1. MzTEK at the Brighton Mini Maker Faire!

    This Saturday the Mini Maker Faire is coming to Brighton and for the first time we’re going to be part of it, showcasing some pieces from Chi-TEK!

    Chi-TEK is a tea inspired showcase of technologically modified teapots by internationally acclaimed women interaction designers, sound artists, bio artists, architects, and performance artists.

    Chi-TEK, based on the acronym for Computer Human Interaction, celebrates the talent and innovation that women bring to arts and technology. The exhibition of technologically modified teapots first showcased at the V&A Sackler Centre, and in the V&A John Madejski Garden as part of London Design Festival 2011, in the playful guise of a tea party. Almost a year on from the Chi-TEK tea party MzTEK brings a selection of the Chi-TEK hacked teapots to the Brighton Mini Maker Faire.

    The showcase of playful, witty and thought provoking work explores themes of ritual, nostalgia and sociopolitical contexts surrounding tea and tea making. Some women embraced and embellished the rituals, some women rejected them, while others reinvented the teapot. Chi-TEK challenges the cultural association between masculinity and technology, whilst providing a tongue-in-cheek take on what women really get up to around the kitchen table.

    The interactive art works at the Brighton Mini Maker Faire by Mouna Andraos & Melissa Mongiat, Tine Bech and Artemis Papageorgiou, are a selection of the 15 amazing hacked teapots by leading women artists and designers commissioned for Chi-TEK with the support of ACE Grants for the Arts.

    This Is Not A Teapot by Artemis Papageorgiou

    LightPot by Tine Bech

    On The Difficulty of Serving Tea by Mouna Andraos and Melissa Mongiat

    The details for the Brighton Mini Maker Faire are as follows:


    Corn Exchange and Dome Foyer Bar
    Brighton Dome
    12a Pavilion Buildings
    Castle Square
    BN1 1EE


    Saturday 8th September, 10am – 5pm

    For more info about the Maker Faire please visit the website, and for any further information about Chi-TEK please email us at info@mztek.org


  2. FLOSSIE! Women in Open Source Soft & Hardware

    MzTEK will be taking part in the women’s open source conference  FLOSSIE this Friday 25 and Saturday 26 May at Queen Mary University.

    On Friday at 3.50pm we will be presenting our amazing Chi-TEK tea party project we delivered last year in the V&A garden.
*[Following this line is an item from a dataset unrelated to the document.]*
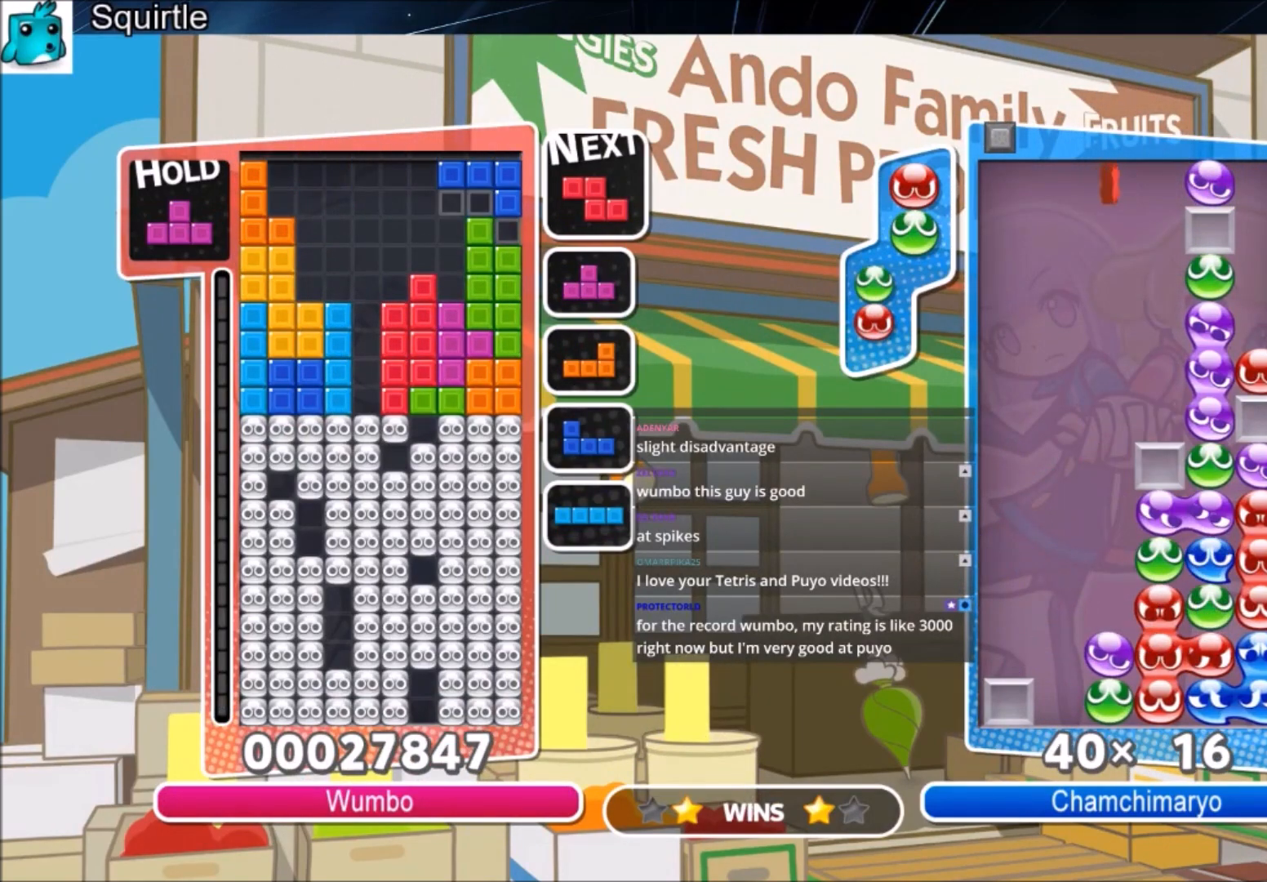
{"keys": ["right"], "events": [[100, "right", "up"], [100, "z", "up"], [300, "c", "down"], [333, "right", "down"], [433, "c", "up"]]}
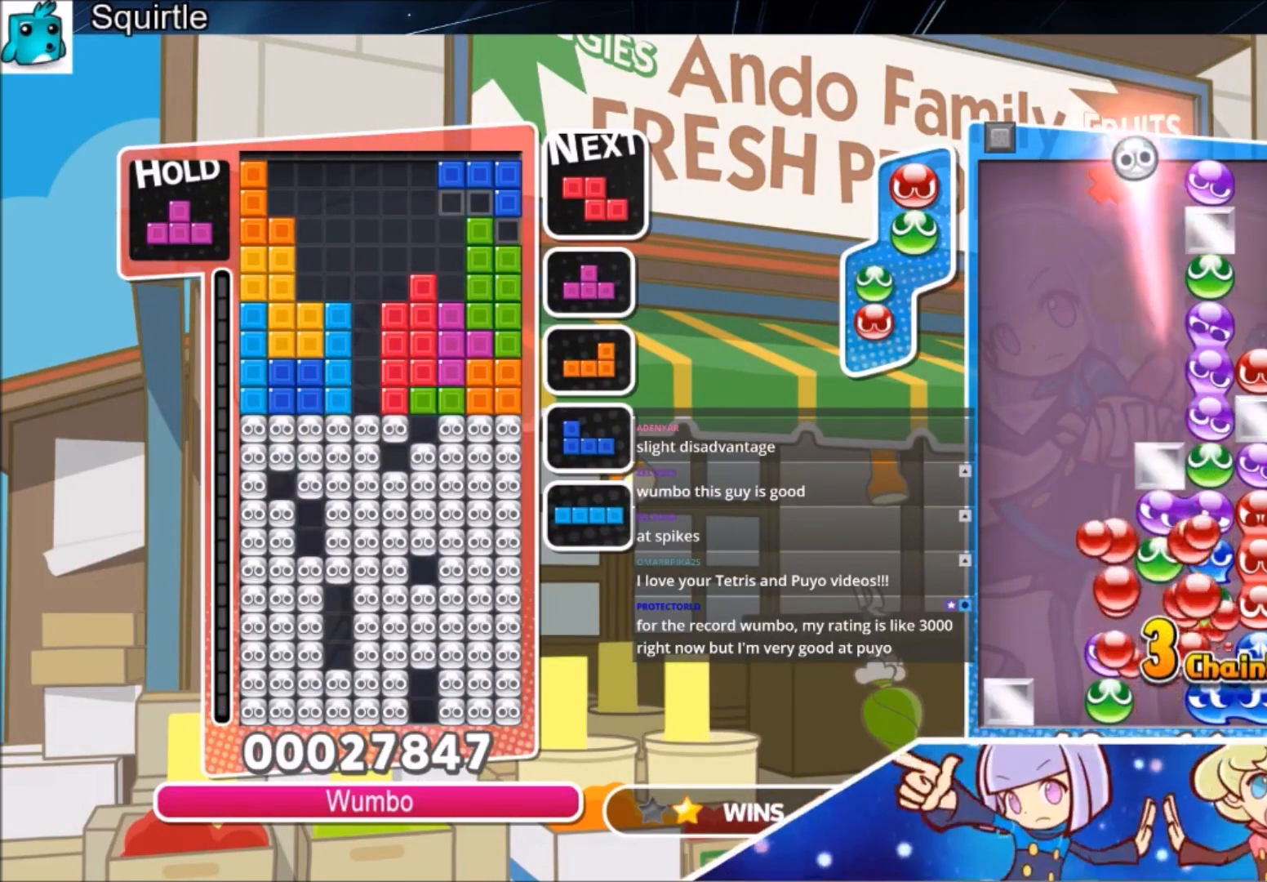
{"keys": ["z"], "events": [[167, "right", "up"], [167, "x", "down"], [300, "x", "up"], [400, "z", "down"]]}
For more details on the project click on the teapot on the left (or here).

    On Saturday, 2.30pm, we will join up with Embroidered Digital Commons to contribute some soft circuits to the epic collective embroidering of the text from ‘A Concise Lexicon of/for the Digital Commons’.

    We invite women to come and join us and learn some of the basics to soft circuits, adding switches and lights to your embroidered patches. This is a free workshop, but your embroidery work will become part of the collective Embroidered Digital Commons project.

    FLOSSIE is a free conference, so sign up and spend the day with a bunch of like minded women, and attend workshops in Arduino, soft circuits, and learn about Free/Libre Open-source Software (FLOSS).


    Conference venue at Queen Mary University, Mile End – in the maths building.

    Check out the programme here.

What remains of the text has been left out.